After you select OK in the Boosted Tree launch window, the Gradient-Boosted Trees Specification window appears.
Figure 6.7 Boosted Tree Specification Window
Number of Layers
The maximum number of layers to include in the final tree.
Splits per Tree
The number of splits for each layer.
Learning Rate
A number such that 0 < r ≤ 1. Learning rates close to 1 result in faster convergence on a final tree, but also have a higher tendency to overfit data. Use learning rates closer to 1 when a small Number of Layers is specified. The learning rate is a small fraction typically between 0.01 and 0.1 that slows the convergence of the model. This preserves opportunities for later layers to use different splits than the earlier layers.
Overfit Penalty
(Available only for categorical responses.) A biasing parameter that helps protect against fitting probabilities equal to zero.See Statistical Details for the Overfit Penalty.
Minimum Size Split
The minimum number of observations needed on a candidate split.
Multiple Fits over Splits and Learning Rate
If selected, creates a boosted tree for every combination of Splits per Tree (in integer increments) and Learning Rate (in 0.1 increments).

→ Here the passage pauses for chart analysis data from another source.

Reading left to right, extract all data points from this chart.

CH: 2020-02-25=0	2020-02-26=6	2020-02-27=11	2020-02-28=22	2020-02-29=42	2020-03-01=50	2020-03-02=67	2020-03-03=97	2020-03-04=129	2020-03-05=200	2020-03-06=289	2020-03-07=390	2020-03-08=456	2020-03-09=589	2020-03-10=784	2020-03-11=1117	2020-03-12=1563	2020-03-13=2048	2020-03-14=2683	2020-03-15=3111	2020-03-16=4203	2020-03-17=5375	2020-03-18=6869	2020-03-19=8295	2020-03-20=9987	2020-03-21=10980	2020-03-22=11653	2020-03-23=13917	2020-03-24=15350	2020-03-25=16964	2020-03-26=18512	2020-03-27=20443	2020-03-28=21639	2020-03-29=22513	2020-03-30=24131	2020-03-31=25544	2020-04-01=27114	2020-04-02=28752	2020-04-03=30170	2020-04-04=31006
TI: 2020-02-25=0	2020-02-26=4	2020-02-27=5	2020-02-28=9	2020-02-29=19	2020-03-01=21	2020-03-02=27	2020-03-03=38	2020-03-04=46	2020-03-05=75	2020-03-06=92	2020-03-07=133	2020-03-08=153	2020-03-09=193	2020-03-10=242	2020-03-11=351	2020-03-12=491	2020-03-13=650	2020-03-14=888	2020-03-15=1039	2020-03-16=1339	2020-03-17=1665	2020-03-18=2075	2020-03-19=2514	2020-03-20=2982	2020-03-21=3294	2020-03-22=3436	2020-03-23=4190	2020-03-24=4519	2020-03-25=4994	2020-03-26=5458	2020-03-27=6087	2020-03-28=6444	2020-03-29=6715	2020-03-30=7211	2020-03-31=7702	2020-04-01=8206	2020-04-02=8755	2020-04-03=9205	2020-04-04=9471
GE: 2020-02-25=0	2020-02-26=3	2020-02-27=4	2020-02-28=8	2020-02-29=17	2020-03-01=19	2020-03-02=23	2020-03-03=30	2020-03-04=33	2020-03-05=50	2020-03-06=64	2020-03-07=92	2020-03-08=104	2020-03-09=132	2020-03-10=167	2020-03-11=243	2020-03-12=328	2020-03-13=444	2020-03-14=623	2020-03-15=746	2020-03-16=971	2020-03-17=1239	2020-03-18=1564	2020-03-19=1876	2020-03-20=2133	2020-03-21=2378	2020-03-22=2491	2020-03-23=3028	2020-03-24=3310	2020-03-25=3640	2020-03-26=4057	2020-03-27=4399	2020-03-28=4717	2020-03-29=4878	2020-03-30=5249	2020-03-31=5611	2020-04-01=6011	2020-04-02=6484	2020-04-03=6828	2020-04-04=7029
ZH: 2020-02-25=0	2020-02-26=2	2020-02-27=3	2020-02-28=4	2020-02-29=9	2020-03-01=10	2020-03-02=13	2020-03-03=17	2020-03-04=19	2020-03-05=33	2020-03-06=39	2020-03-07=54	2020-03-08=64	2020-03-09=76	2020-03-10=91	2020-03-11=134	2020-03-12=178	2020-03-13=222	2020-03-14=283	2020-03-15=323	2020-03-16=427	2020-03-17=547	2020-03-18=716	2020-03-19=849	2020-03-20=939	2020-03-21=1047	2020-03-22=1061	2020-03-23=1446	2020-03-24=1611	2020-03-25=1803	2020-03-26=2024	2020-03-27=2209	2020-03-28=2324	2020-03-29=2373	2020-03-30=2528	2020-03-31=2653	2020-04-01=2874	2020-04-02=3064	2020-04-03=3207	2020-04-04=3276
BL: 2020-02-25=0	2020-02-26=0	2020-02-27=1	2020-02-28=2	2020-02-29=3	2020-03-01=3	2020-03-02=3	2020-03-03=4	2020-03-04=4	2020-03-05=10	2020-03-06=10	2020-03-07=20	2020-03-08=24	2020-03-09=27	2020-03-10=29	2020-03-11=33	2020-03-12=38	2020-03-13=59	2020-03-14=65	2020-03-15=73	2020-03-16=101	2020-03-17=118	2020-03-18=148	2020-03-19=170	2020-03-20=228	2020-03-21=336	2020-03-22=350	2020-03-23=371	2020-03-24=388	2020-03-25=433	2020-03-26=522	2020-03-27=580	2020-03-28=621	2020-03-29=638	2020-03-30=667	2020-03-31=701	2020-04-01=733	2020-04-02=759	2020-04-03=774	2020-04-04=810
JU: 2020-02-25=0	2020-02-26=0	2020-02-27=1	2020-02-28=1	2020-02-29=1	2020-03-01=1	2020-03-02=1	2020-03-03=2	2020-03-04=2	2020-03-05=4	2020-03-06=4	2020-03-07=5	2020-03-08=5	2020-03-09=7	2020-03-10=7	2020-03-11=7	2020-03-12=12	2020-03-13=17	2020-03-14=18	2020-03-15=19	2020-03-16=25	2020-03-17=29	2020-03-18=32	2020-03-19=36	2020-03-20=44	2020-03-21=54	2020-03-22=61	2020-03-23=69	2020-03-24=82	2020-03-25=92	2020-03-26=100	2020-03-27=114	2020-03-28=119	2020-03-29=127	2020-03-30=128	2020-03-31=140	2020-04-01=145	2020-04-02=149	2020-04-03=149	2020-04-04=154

The lower bounds for the combinations are specified by the Splits per Tree and Learning Rate options. The upper bounds for the combinations are specified by the following options:
Max Splits per Tree
Upper bound for Splits per Tree.
Max Learning Rate
Lower bound for Learning Rate.
Use Tuning Design Table
Opens a window where you can select a data table containing values for some tuning parameters, called a tuning design table. A tuning design table has a column for each option that you want to specify and has one or multiple rows that each represent a single Boosted Tree model design. If an option is not specified in the tuning design table, the default value is used.
For each row in the table, JMP creates a Boosted Tree model using the tuning parameters specified. If more than one model is specified in the tuning design table, the Model Validation-Set Summaries report lists the R-Square value for each model. The Boosted Tree report shows the fit statistics for the model with the largest R-Square value.
You can create a tuning design table using the Design of Experiments facilities. For example, use a Custom or a Space Filling Design. See Additional Example of the Bootstrap Forest Platform. A boosted tree tuning design table can contain the following case-insensitive columns in any order:
– Number of Layers
– Splits per Tree
– Learning Rate
– Minimum Size Split
– Row Sampling Rate
– Column Sampling Rate
Row Sampling Rate
Proportion of training rows to sample for each layer.
Note: When the response is categorical, the training rows are sampled using stratified random sampling.
Column Sampling Rate
Proportion of predictor columns to sample for each layer.
Suppress Multithreading
If selected, all calculations are performed on a single thread.
Random Seed
Specify a nonzero numeric random seed to reproduce the results for future launches of the platform. By default, the Random Seed is set to zero, which does not produce reproducible results. When you save the analysis to a script, the random seed that you enter is saved to the script.
Early Stopping
If selected, the boosting process stops fitting additional layers when the additional layers do not improve the validation statistic. If not selected, the boosting process continues until the specified number of layers is reached. This option appears only if validation is used.